··· Dataset

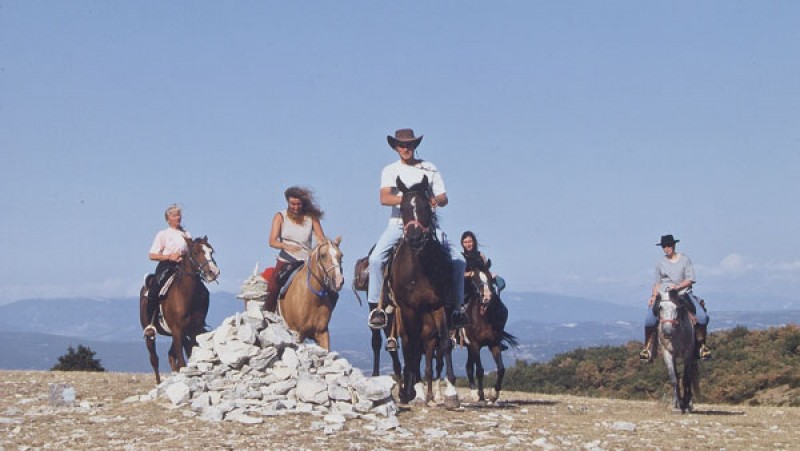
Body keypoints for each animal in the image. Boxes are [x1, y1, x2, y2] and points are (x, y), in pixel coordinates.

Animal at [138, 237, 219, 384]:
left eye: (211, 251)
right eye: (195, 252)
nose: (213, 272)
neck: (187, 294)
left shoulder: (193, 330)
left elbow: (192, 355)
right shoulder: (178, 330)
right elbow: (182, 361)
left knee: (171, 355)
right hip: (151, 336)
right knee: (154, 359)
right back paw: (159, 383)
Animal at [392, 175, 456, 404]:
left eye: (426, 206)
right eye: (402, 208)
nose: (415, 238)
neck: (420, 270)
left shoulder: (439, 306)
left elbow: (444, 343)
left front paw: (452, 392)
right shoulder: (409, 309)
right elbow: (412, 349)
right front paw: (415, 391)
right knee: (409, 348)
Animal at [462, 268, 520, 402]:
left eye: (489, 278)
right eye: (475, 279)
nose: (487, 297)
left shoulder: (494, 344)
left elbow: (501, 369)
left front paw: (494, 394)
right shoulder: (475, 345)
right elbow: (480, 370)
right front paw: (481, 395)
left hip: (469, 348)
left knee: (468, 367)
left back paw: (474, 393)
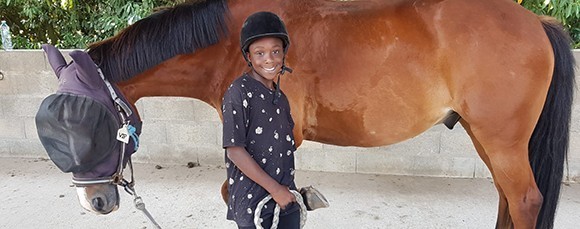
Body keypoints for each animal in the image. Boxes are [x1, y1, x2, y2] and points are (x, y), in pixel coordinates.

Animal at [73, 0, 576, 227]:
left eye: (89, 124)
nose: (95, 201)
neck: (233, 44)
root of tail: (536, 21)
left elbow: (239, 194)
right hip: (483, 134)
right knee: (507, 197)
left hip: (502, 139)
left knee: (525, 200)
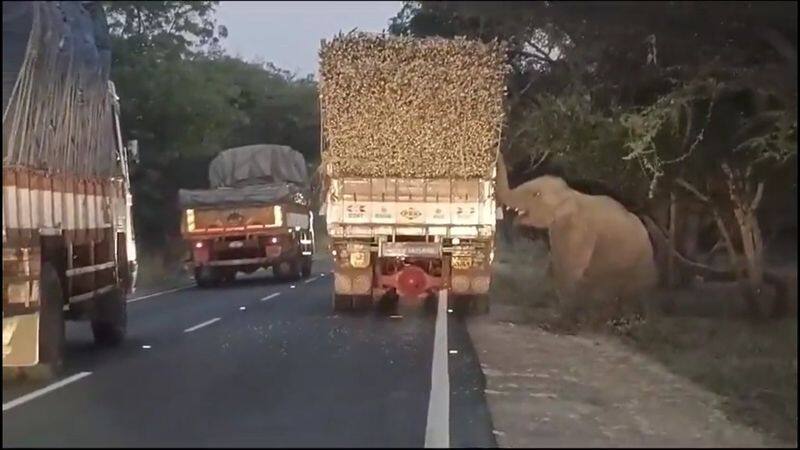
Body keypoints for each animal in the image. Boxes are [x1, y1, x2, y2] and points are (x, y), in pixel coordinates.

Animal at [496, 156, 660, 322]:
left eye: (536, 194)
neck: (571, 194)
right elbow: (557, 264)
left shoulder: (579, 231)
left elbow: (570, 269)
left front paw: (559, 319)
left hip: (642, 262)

······
··· Dataset

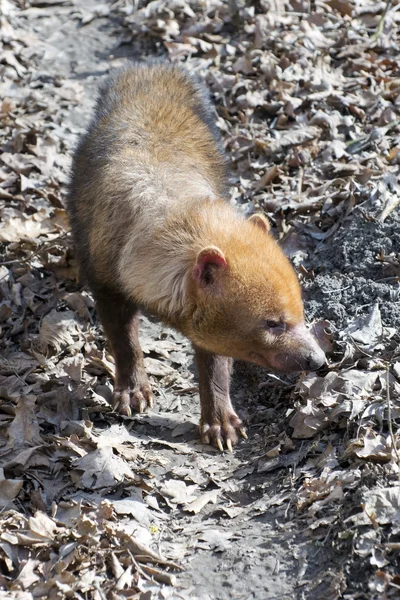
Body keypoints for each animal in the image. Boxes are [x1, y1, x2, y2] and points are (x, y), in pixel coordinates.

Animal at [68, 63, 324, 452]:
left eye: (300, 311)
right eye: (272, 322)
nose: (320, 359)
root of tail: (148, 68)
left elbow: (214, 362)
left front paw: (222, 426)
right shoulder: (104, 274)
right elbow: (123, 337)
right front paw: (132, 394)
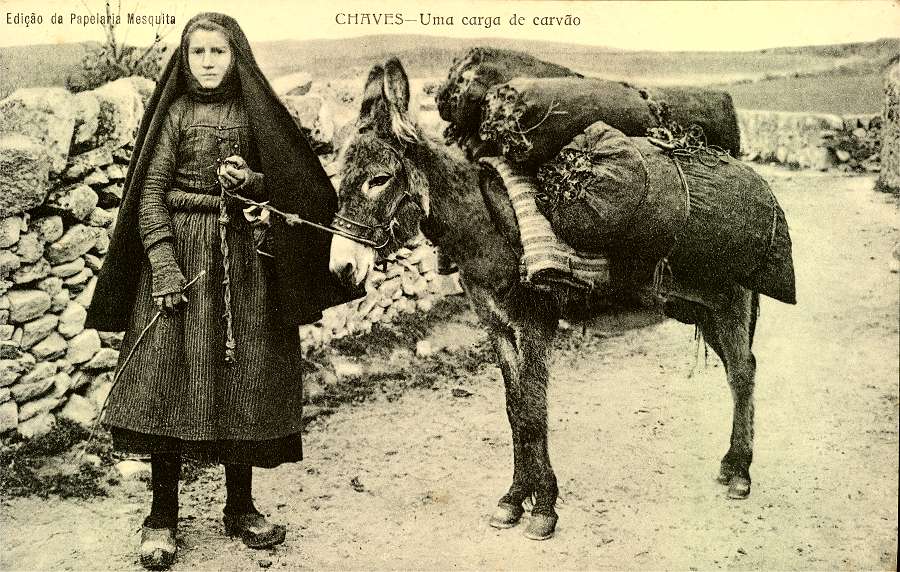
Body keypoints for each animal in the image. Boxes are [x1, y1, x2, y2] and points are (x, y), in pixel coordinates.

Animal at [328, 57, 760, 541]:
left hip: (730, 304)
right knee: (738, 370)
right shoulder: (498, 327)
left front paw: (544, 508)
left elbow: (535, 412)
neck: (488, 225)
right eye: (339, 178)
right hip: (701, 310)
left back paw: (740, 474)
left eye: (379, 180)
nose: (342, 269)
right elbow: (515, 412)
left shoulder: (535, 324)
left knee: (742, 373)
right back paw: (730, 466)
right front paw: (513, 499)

······
··· Dataset

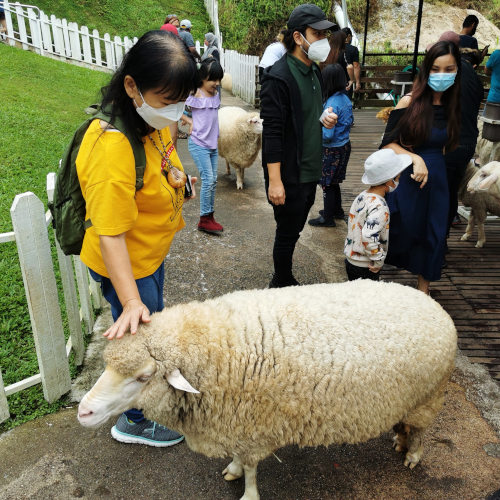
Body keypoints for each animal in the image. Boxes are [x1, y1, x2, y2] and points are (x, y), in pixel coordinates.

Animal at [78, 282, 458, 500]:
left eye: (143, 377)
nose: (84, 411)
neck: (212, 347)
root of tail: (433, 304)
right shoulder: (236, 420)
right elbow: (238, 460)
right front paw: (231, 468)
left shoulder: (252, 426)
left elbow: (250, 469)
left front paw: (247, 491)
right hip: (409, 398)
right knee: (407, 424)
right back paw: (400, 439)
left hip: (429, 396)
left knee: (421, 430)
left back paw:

······

■ Task requirements: Go over the data and return every line that includes the word "shoulder".

■ Exercise answer:
left shoulder: (193, 330)
right shoulder: (178, 330)
left shoulder: (439, 306)
right shoulder: (409, 309)
left shoulder: (494, 344)
right shoulder: (475, 345)
left shoulder: (579, 231)
right shoulder: (104, 274)
right shoulder: (498, 327)
left shoulder: (535, 324)
right shoulder: (236, 420)
left shoulder: (252, 426)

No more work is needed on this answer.